Yours is the kingdom

By Gerald Bray
May 2008 | Review by Timothy Alford
  • Publisher: IVP
  • ISBN: 978-1-84474-209-7
  • Pages: 206
  • Price: £9.99

The Lord’s Prayer is probably the best known part of the Bible – even by unbelievers of the Christian gospel. But its common use in church liturgy is meaningless if these inspired scriptures are not properly understood. The author of this book believes that if the rich meaning of the Lord’s Prayer is to be appreciated, a new approach is needed so that it regains the place it deserves in our worship.

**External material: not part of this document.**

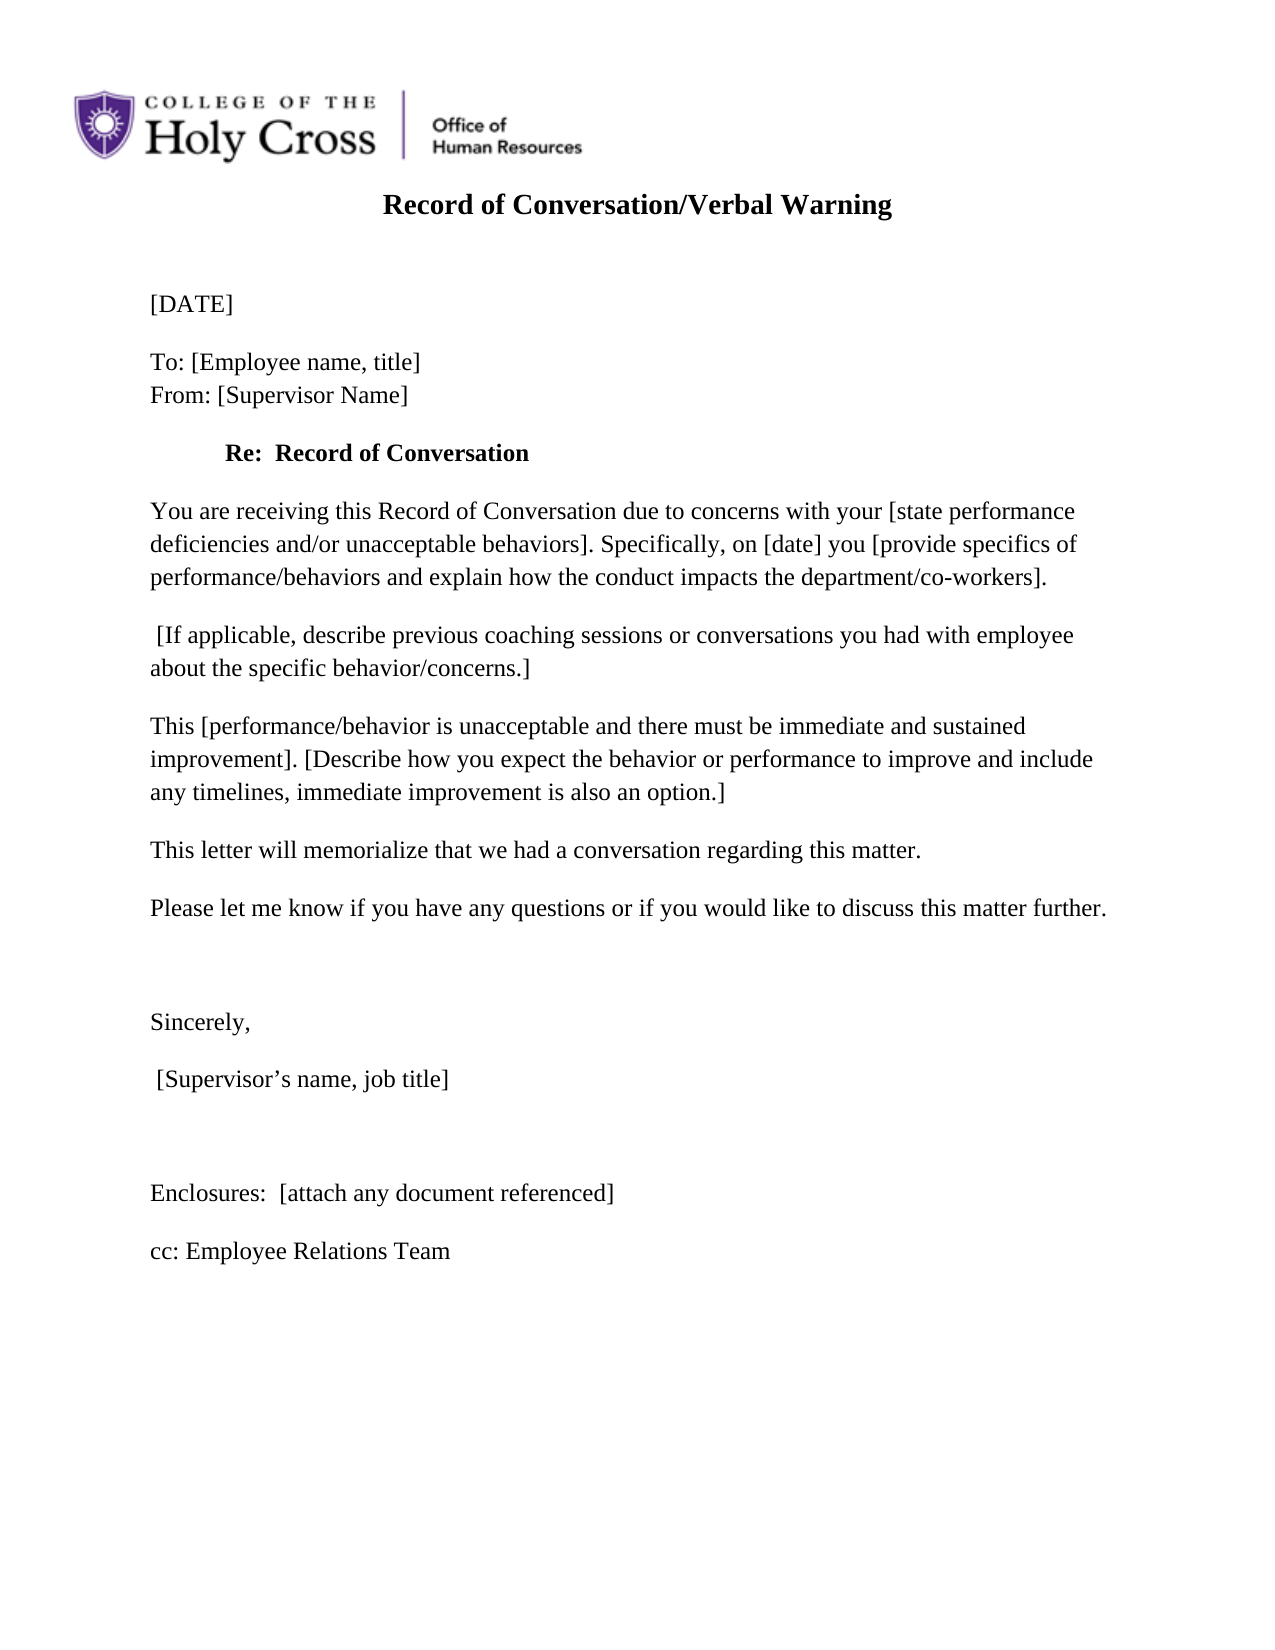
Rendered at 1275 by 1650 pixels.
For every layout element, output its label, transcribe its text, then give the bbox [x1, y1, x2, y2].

Gerald Bray is the Director of Research for the Latimer Trust in Cambridge, and Research Professor at Beeson Divinity School, USA. His scholarly and perceptive treatment of the Lord’s Prayer reflects this. As such it differs from other more devotional commentaries, and is accurately described by the subtitle of the book as ‘A systematic theology of the Lord’s Prayer’. This should not be taken to mean that it lacks warmth and meaningful application to life, but that it is serious reading that requires thoughtful consideration. It will appeal more to studious minds than to those who are unaccustomed to disciplined concentration.

The six chapters of the book are based on the six clauses of the prayer and succeed in broadening and deepening an understanding of how the Lord would have us pray and live in a rapidly changing world.

Referring to the possibility that the age of European-dominated Christianity is coming to an end – and that the church of the future will look very different from anything we have known before – the author finds great assurance in the truth expressed in the title of his book. He writes:

‘But whatever happens in the years ahead, one thing remains certain. The kingdom of God will not change. Its power and glory will be as visible then as they are now in the lives of changed men and women … The words of the Lord’s Prayer, and the theology it proclaims, will remain embedded in the hearts and minds of believers long after the current challenges we face have disappeared’.

This quotation is from the final chapter, sadly the shortest one! The author will serve us well if reprints of his book refer more extensively to the majestic statement, ‘For yours is the kingdom and the power and the glory, for ever. Amen’.

Meanwhile this book will meet an urgent need if it enriches modern worship services and personal engagement with the Lord and his will.